And there are, as is frequently the case, several other names common to both top 10s: Sufjan Stevens, Father John Misty, Courtney Barnett, Sleater-Kinney and Julia Holter would be all be justified in claiming their 2015 releases are among the most important of the year.

However it is the anomalies that intrigue. What happened with Mbongwana Star? The debut from the Congolese band attracted fulsome praise on its release in May, including three 10/10 ratings and nothing lower than 8/10, earning it the No.5 slot in our top 10, but in the year-end rankings it didn't even figure in the top 50.

Similarly, albeit less strikingly, the debut from Natalie Prass was sufficiently lauded to earn an 8.3 rating, making it the 9th highest-ranked album of the year, but slid down to No.26 in the poll of polls.

Could it be that critics displayed over-excitement on initially hearing new sounds from new names, only for the albums' appeal to wane somewhat over the course of the year?

It is slightly easier to explain why Art Angels, the 4th release from Montreal's Grimes, is nowhere to be seen in the upper reaches of the ADM ratings but is at No.4 in the poll of polls.
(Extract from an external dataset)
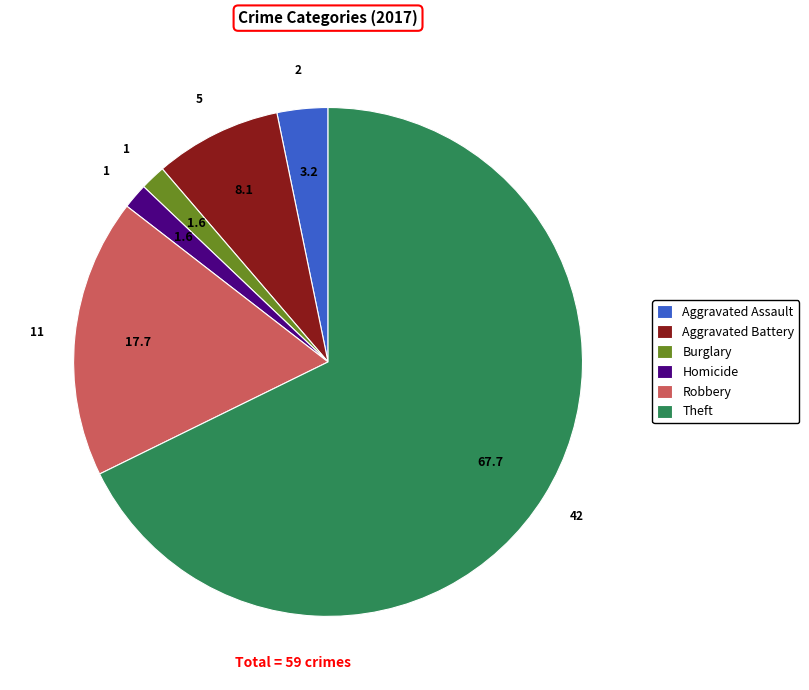

Approximately how many times larger is the value at Theft compared to Aggravated Assault?

21.0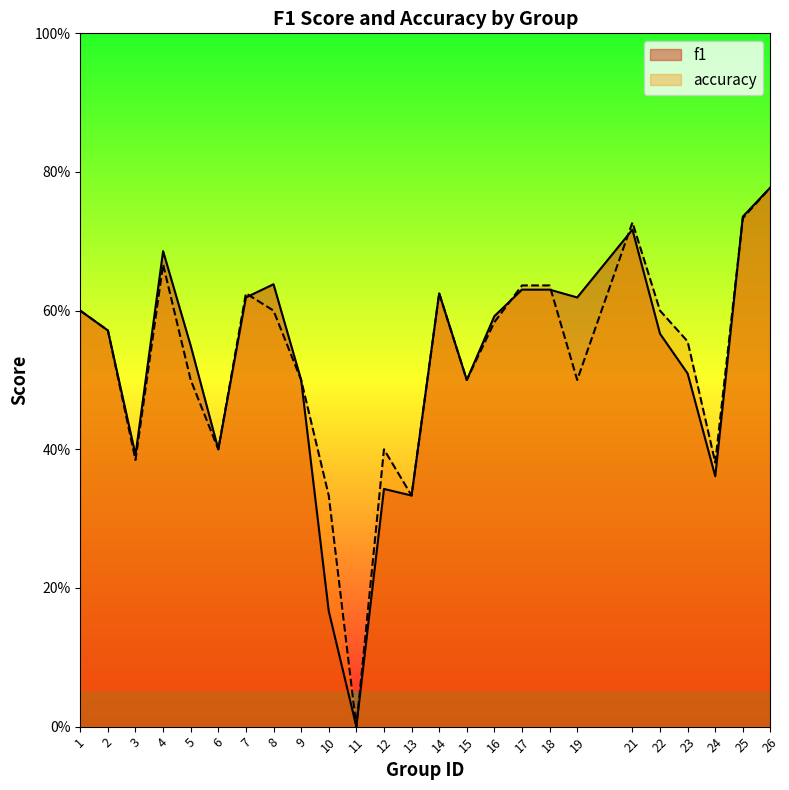

Between 1 and 13, which is larger?

1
Her alternative electro-pop is a divisive sound which garnered a couple of 4/10s and a bunch of so-so reviews as well as its expected 10s and 9s.

But possibly the most mystifying oddity concerns Carly Rae Jepsen. The Canadian pop singer's Emotion earned a distinctly middling 7.3 ADM rating, putting it somewhere in the 200s. This came about not because a handful of extremely low scores dragged down a plethora of rave reviews - the vast majority of critics admired its consistency at the very least and gave it 6s, 7s and 8s. And yet come December, it somehow earned enough mentions in the end of year lists to end up just outside the top 10 even though it didn't figure in any of our sources' top 5s.

Could it be that music reviewers are, despite all their enthusiasm for experimental jazz hip hop fusion, sludge metal or left field electronica, just suckers for 80s-inspired pop songs about lust and heart break?